-- start SELECTED EXCERPT --

Another similar library, written by Alistair G. Crooks, is
ftp://ftp.cdrom.com/pub/NetBSD/packages/distfiles/libutf-2.10.tar.gz.
In particular, each of these libraries contains an UTF-8 aware regular
expression matcher.
Drawback of this API:
- UTF-8 is compiled in, not optional. Programs compiled in this universe lose support for the 8-bit encodings which are still frequently used in Europe.
For graphical user interface
The Qt-2.0 library http://www.troll.no/ contains a fully-Unicode QString class. You can use the member functions QString::utf8 and QString::fromUtf8 to convert to/from UTF-8 encoded text. The QString::ascii and QString::latin1 member functions should not be used any more.
For advanced text handling
The previously mentioned libraries implement Unicode aware versions of the ASCII concepts. Here are libraries which deal with Unicode concepts, such as titlecase (a third letter case, different from uppercase and lowercase), distinction between punctuation and symbols, canonical decomposition, combining classes, canonical ordering and the like.

-- end SELECTED EXCERPT --

PROBLEM A: Copy out the lines of the records from the one containing "green circle at" through the end of the records, both ends included, leaving out the pictures.
The passage above and the records after it are unrelated.

-- start INPUT ROWS --

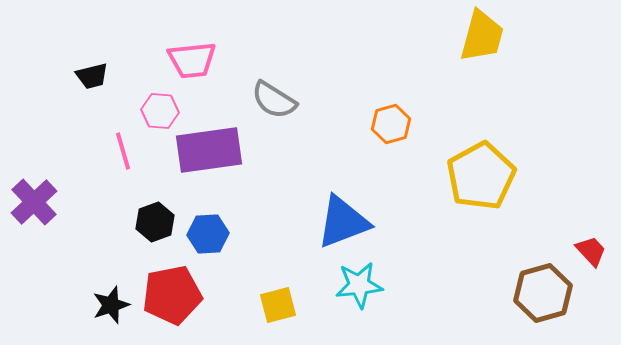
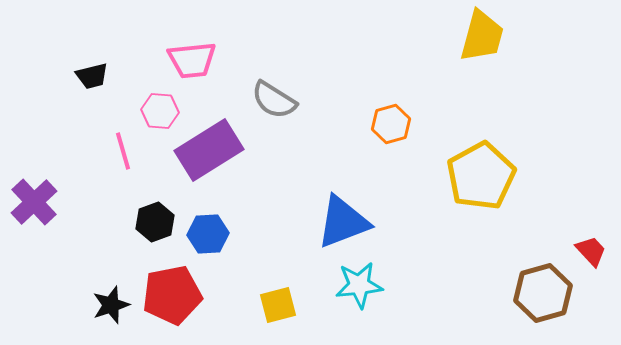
purple rectangle: rotated 24 degrees counterclockwise
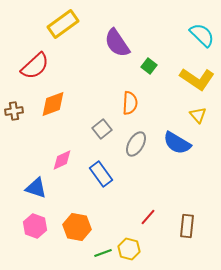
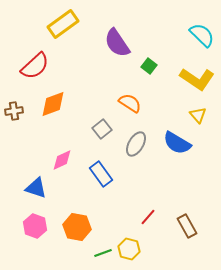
orange semicircle: rotated 60 degrees counterclockwise
brown rectangle: rotated 35 degrees counterclockwise
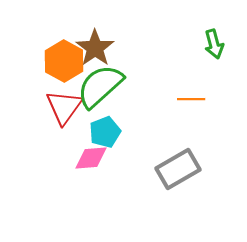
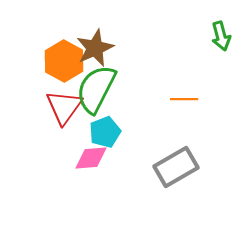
green arrow: moved 7 px right, 8 px up
brown star: rotated 12 degrees clockwise
green semicircle: moved 4 px left, 3 px down; rotated 21 degrees counterclockwise
orange line: moved 7 px left
gray rectangle: moved 2 px left, 2 px up
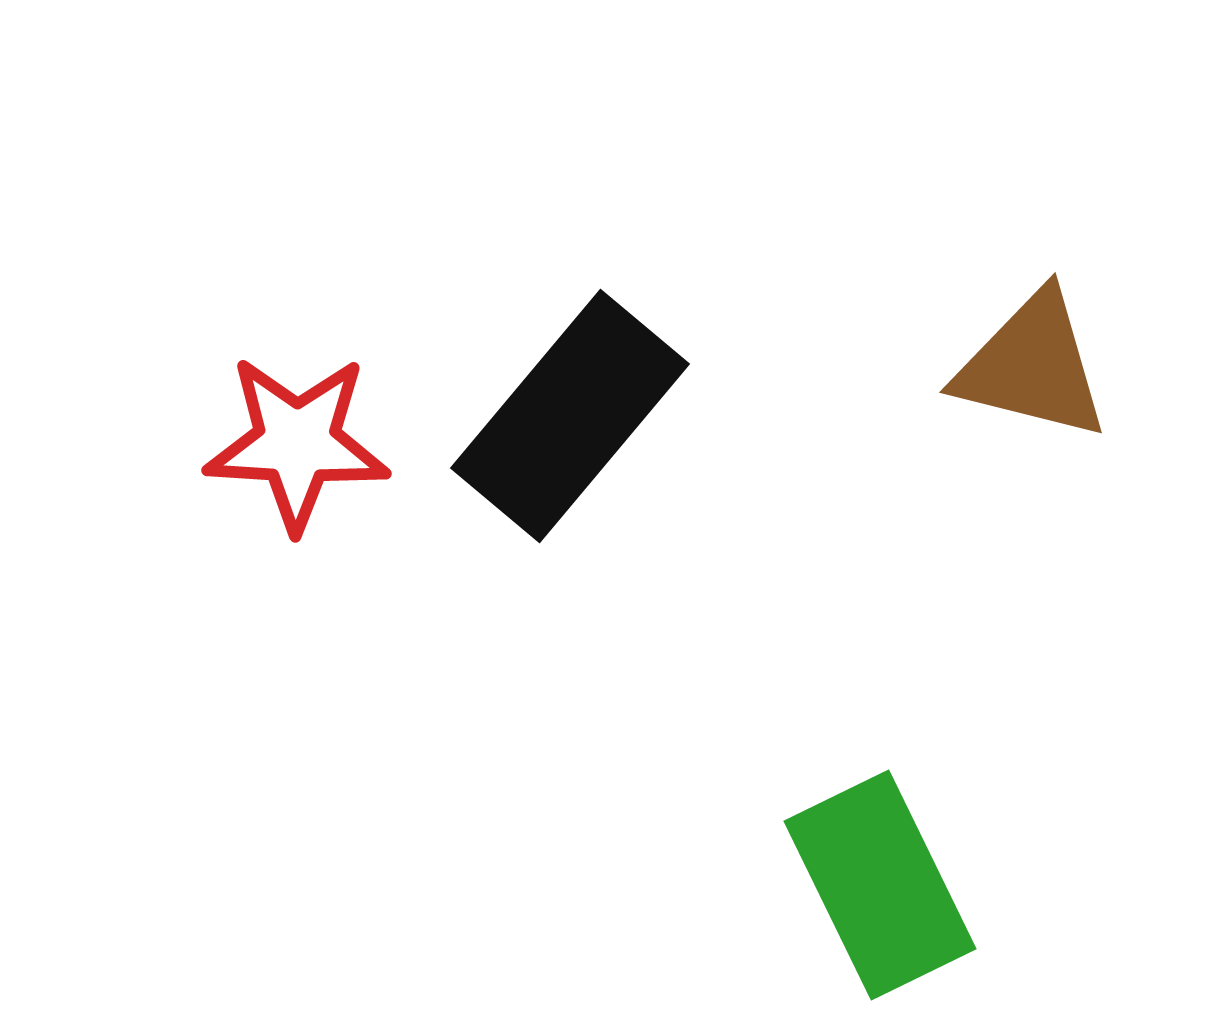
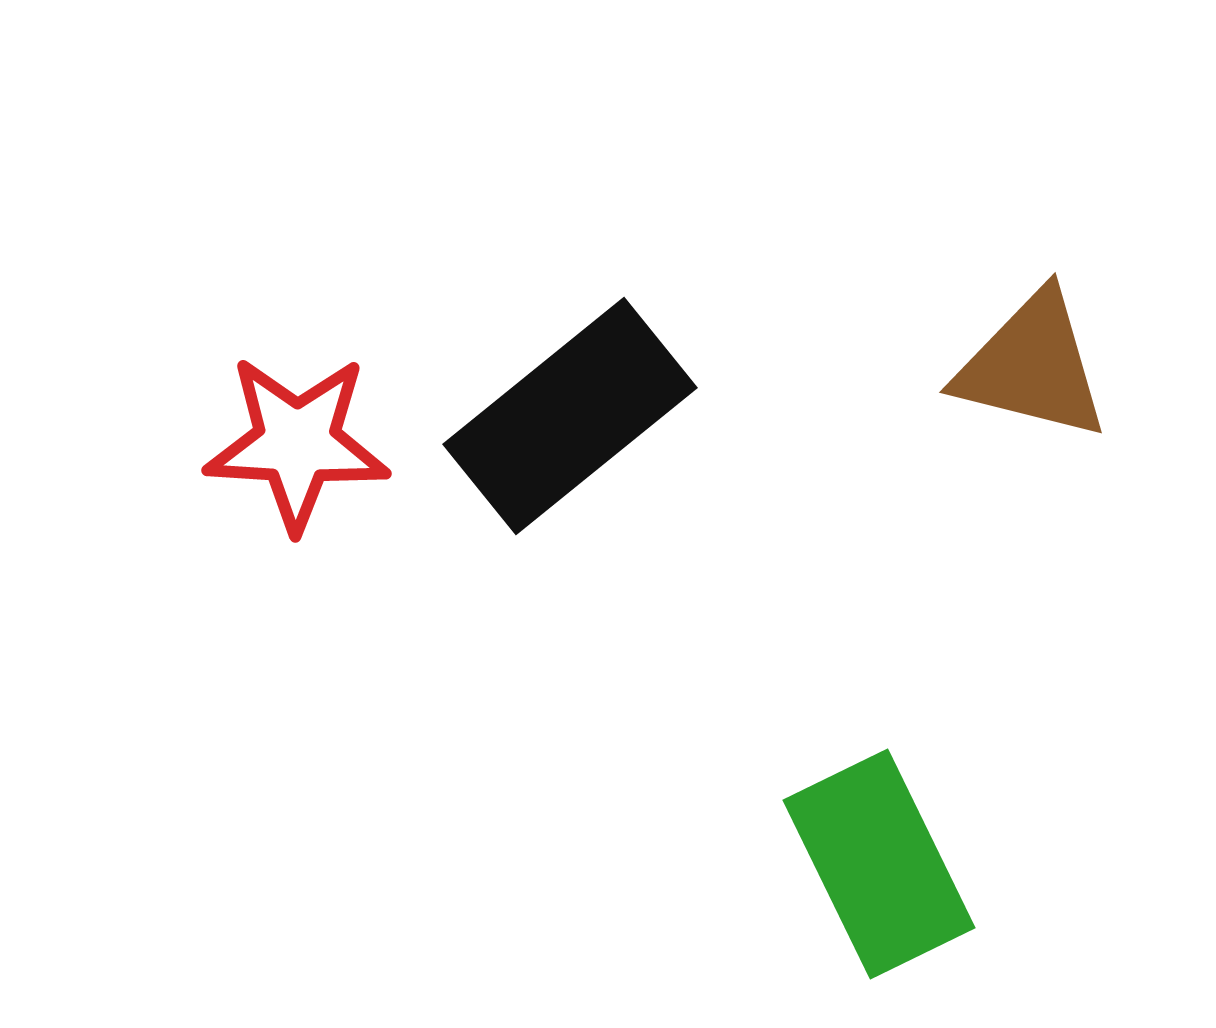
black rectangle: rotated 11 degrees clockwise
green rectangle: moved 1 px left, 21 px up
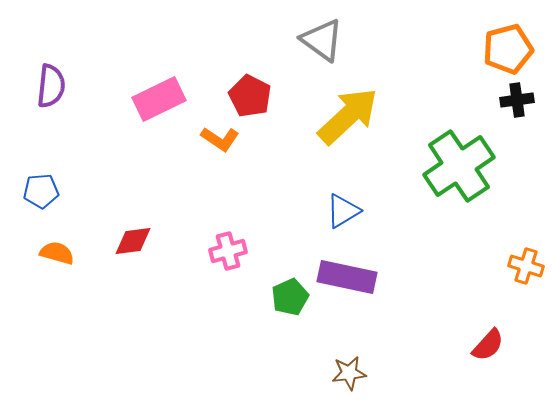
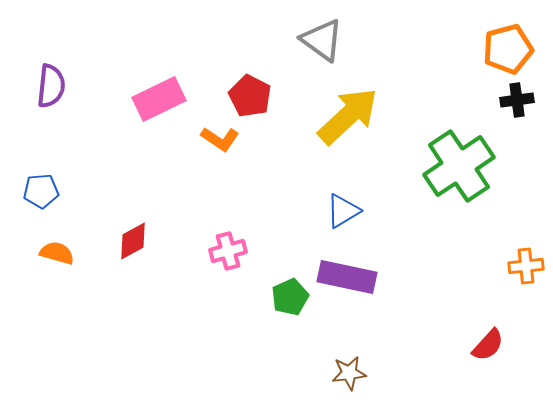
red diamond: rotated 21 degrees counterclockwise
orange cross: rotated 24 degrees counterclockwise
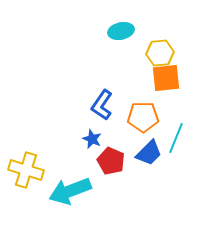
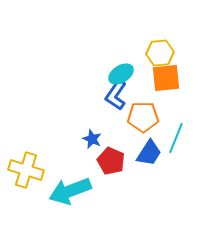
cyan ellipse: moved 43 px down; rotated 20 degrees counterclockwise
blue L-shape: moved 14 px right, 10 px up
blue trapezoid: rotated 12 degrees counterclockwise
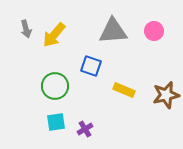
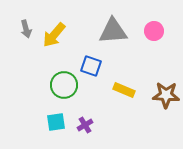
green circle: moved 9 px right, 1 px up
brown star: rotated 16 degrees clockwise
purple cross: moved 4 px up
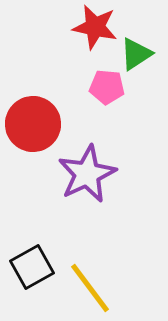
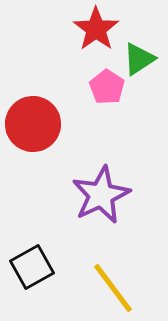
red star: moved 1 px right, 2 px down; rotated 24 degrees clockwise
green triangle: moved 3 px right, 5 px down
pink pentagon: rotated 28 degrees clockwise
purple star: moved 14 px right, 21 px down
yellow line: moved 23 px right
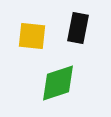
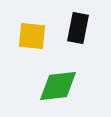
green diamond: moved 3 px down; rotated 12 degrees clockwise
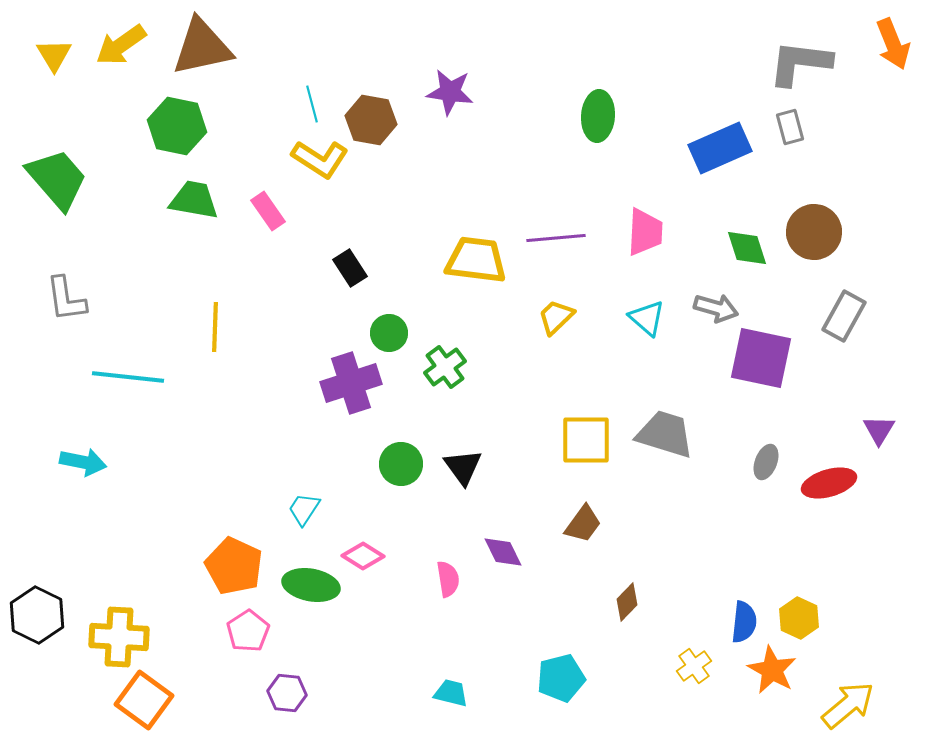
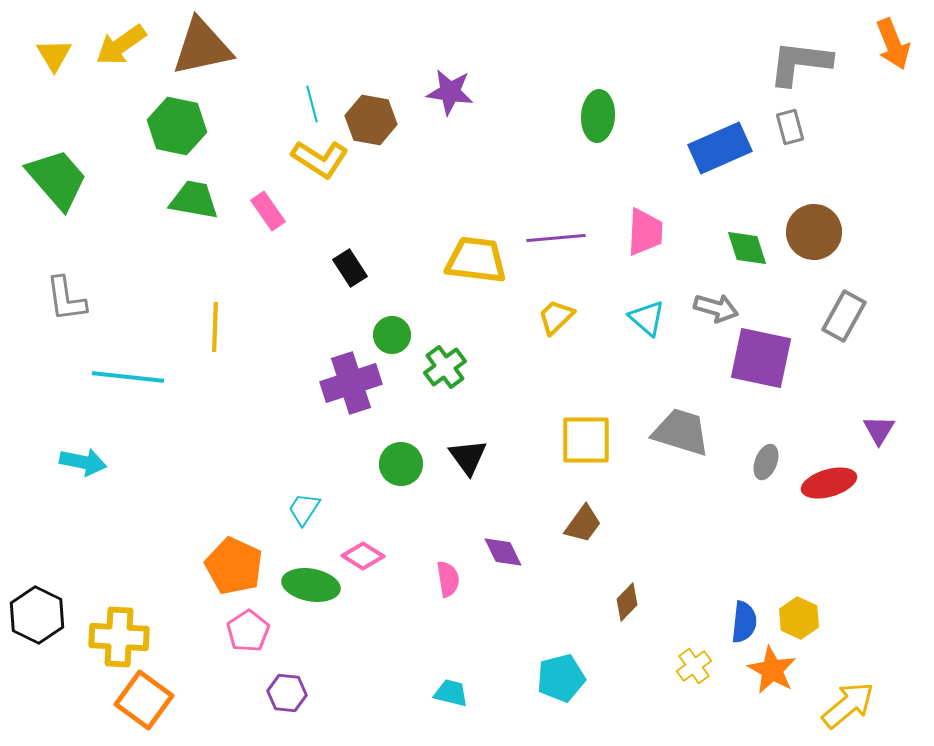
green circle at (389, 333): moved 3 px right, 2 px down
gray trapezoid at (665, 434): moved 16 px right, 2 px up
black triangle at (463, 467): moved 5 px right, 10 px up
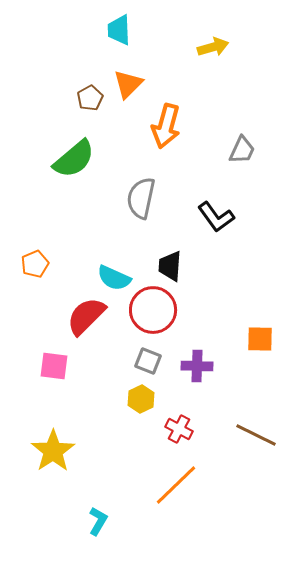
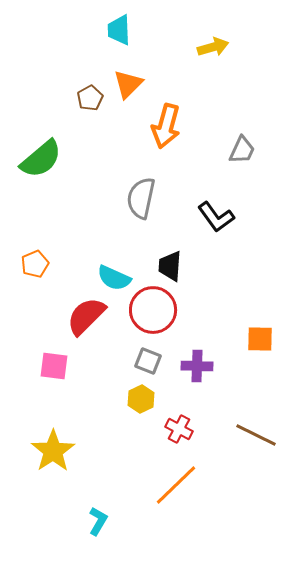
green semicircle: moved 33 px left
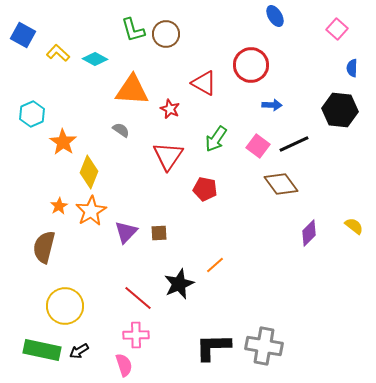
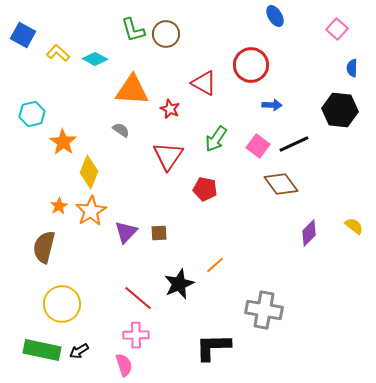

-- end INPUT ROWS --

PROBLEM B:
Answer these questions about the Unicode libraries excerpt:
(i) Who wrote the other similar library mentioned at the start?
(ii) Which two QString member functions convert to and from UTF-8 encoded text?
(iii) How does the excerpt describe titlecase?

EXPECTED ANSWER A:
green circle at (389, 333): moved 3 px right, 2 px down
gray trapezoid at (665, 434): moved 16 px right, 2 px up
black triangle at (463, 467): moved 5 px right, 10 px up
green semicircle: moved 33 px left

EXPECTED ANSWER B:
(i) Alistair G. Crooks
(ii) QString::utf8 and QString::fromUtf8
(iii) As a third letter case, different from uppercase and lowercase